***** EXERCISE DATA

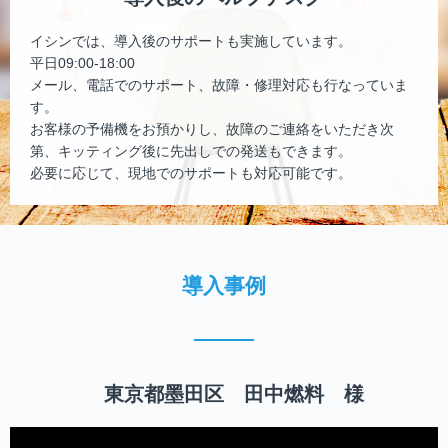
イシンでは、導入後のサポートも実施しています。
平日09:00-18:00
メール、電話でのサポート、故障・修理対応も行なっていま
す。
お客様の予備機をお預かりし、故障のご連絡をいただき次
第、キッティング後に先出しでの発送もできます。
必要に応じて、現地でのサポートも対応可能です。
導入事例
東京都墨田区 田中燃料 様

**********

### ASSIGNMENT
Nothing but the records, copied exactly and stripped of pictures, should be returned.

### SOLUTION
イシンでは、導入後のサポートも実施しています。
平日09:00-18:00
メール、電話でのサポート、故障・修理対応も行なっていま
す。
お客様の予備機をお預かりし、故障のご連絡をいただき次
第、キッティング後に先出しでの発送もできます。
必要に応じて、現地でのサポートも対応可能です。
導入事例
東京都墨田区 田中燃料 様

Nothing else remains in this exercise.